* YOUR INSTRUCTIONS:
The lines you return must be all those in the data that hold the string "border".

* EXTRACTED INFORMATION:
==========
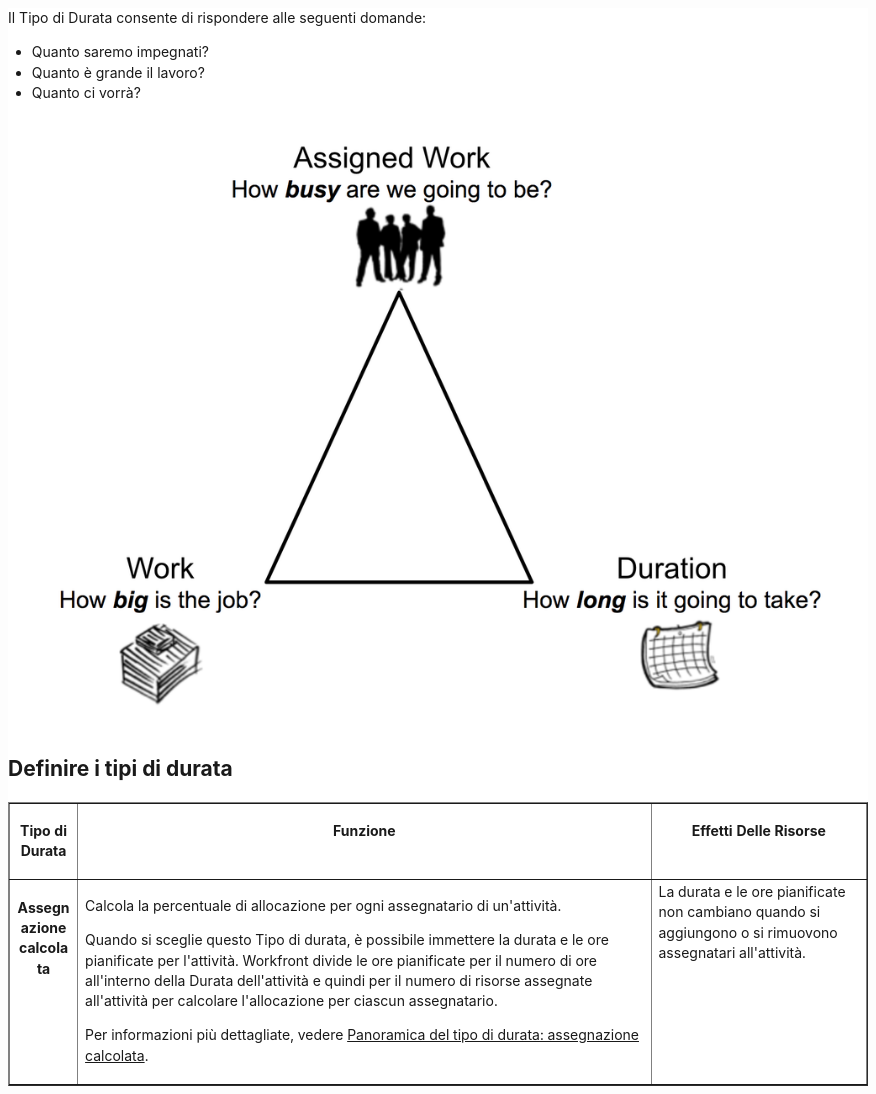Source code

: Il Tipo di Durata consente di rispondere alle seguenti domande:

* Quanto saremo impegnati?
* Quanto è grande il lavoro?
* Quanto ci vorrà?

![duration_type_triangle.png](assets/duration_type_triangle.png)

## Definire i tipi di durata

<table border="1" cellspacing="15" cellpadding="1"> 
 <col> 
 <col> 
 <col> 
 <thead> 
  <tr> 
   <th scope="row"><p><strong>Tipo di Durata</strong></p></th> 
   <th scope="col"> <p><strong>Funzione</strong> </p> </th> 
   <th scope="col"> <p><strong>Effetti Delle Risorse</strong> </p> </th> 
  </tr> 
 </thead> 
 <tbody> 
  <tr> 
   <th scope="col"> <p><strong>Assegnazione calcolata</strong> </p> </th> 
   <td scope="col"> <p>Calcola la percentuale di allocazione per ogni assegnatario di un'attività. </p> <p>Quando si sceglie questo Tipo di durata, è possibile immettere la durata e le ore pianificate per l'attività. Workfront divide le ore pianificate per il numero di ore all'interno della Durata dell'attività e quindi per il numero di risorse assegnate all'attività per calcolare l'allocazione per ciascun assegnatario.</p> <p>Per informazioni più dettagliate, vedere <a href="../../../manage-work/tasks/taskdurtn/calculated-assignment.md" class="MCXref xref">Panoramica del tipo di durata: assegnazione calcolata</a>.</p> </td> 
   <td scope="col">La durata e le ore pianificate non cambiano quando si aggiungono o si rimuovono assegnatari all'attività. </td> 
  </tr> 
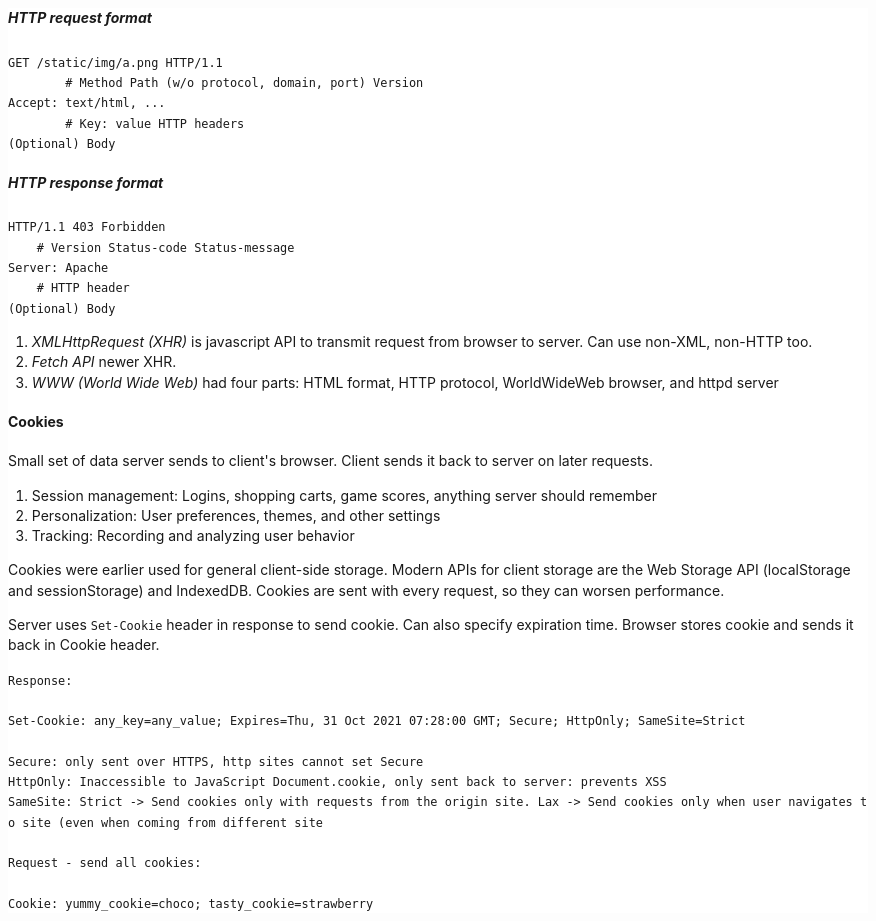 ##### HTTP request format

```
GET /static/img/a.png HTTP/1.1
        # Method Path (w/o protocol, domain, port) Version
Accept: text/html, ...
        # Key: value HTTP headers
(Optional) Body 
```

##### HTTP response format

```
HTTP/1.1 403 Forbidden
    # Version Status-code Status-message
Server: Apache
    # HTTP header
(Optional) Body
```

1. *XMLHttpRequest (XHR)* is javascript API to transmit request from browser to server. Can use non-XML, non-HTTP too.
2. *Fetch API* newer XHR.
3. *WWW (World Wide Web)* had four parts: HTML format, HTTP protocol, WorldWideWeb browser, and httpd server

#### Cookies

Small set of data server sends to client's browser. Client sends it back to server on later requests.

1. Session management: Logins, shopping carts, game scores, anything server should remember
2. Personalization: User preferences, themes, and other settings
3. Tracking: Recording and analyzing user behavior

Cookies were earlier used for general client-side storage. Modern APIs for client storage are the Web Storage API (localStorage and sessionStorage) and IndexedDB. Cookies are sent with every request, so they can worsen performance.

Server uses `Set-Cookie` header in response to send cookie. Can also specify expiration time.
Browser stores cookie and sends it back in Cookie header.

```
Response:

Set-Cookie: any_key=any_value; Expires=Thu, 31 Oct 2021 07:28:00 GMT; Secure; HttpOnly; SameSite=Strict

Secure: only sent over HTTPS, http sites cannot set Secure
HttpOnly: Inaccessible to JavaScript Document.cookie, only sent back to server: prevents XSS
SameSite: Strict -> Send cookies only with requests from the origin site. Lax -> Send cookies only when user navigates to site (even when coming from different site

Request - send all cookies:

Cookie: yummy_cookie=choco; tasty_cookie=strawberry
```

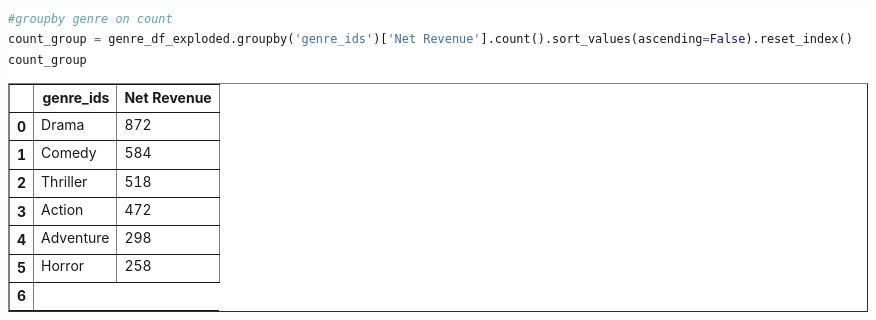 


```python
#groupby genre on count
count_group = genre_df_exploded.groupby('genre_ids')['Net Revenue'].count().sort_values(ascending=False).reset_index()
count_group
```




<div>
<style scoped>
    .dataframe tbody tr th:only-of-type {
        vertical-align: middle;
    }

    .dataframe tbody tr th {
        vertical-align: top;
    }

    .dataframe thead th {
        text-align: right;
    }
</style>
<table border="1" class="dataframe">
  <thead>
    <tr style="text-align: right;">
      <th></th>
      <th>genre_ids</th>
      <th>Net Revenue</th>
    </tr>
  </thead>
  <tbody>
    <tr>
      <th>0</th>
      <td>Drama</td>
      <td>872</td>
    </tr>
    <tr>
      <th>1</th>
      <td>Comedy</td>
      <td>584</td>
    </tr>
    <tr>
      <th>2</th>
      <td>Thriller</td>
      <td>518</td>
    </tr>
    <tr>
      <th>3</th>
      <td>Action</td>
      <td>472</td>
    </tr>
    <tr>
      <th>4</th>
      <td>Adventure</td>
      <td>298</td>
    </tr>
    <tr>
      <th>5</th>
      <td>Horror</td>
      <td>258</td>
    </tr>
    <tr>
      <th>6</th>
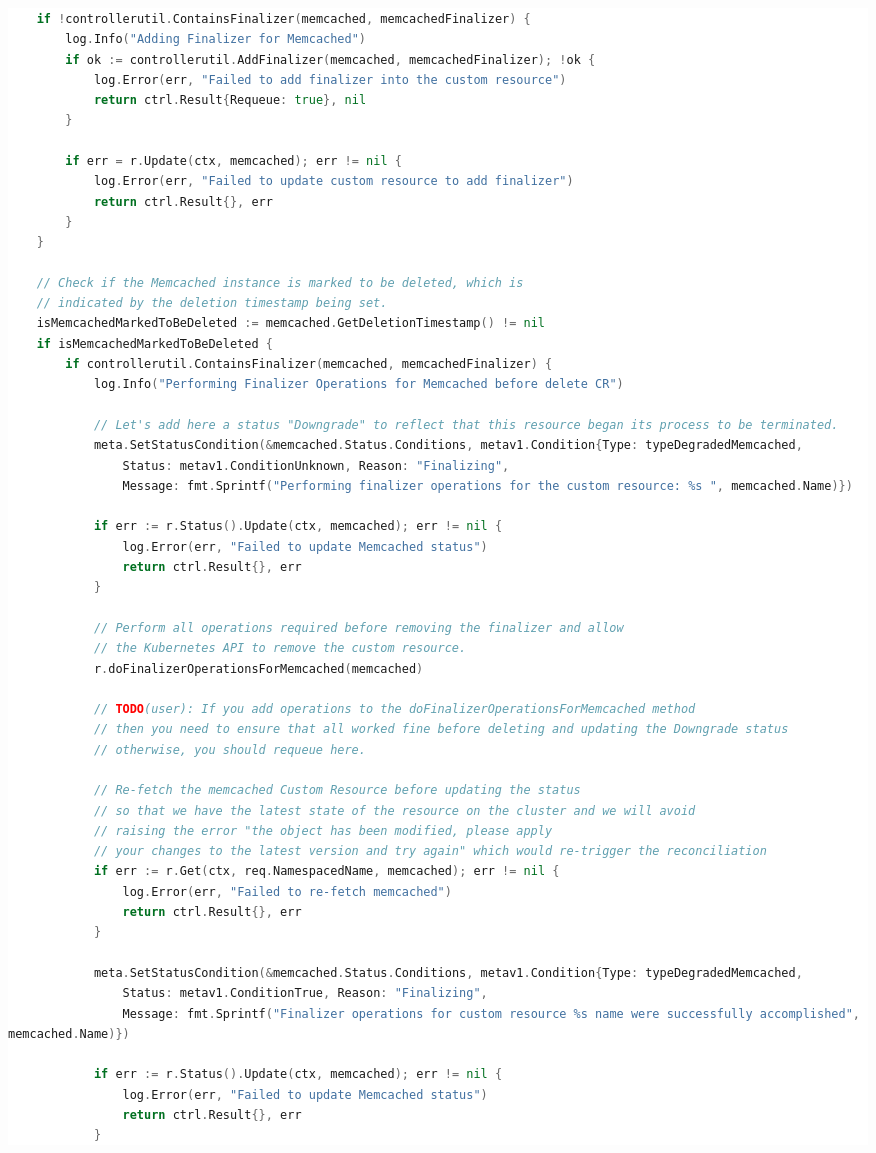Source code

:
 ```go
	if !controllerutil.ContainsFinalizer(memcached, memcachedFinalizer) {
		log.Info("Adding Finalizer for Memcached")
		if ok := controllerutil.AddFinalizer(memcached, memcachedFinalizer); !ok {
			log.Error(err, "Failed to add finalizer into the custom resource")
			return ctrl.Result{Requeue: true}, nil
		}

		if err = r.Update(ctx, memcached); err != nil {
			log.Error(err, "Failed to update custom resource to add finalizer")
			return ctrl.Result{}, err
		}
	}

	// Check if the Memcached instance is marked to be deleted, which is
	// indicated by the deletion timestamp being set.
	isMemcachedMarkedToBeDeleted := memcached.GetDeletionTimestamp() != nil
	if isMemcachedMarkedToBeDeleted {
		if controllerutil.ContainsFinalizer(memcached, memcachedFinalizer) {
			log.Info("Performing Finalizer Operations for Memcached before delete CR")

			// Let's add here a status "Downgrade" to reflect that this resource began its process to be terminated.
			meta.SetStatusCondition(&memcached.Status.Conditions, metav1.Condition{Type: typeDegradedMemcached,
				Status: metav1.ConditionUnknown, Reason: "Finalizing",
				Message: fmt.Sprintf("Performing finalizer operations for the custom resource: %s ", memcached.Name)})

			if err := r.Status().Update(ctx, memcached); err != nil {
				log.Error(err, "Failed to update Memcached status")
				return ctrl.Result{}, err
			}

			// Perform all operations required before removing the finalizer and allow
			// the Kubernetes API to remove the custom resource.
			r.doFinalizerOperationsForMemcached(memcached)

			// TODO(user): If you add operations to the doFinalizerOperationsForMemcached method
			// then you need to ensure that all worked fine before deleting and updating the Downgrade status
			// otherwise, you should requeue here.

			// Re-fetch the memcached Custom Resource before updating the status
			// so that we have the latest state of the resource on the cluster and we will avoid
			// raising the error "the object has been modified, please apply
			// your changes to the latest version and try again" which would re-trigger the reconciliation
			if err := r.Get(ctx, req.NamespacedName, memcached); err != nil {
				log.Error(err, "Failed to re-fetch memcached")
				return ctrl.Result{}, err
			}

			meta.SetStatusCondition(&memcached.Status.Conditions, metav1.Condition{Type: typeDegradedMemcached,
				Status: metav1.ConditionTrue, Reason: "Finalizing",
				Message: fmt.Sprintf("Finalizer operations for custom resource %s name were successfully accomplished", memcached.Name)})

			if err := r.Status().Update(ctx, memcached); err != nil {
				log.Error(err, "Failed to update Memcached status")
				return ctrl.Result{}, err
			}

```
==========
* RESPONSE TO THIS EXERCISE:
<table border="1" cellspacing="15" cellpadding="1"> 
<table border="1" class="dataframe">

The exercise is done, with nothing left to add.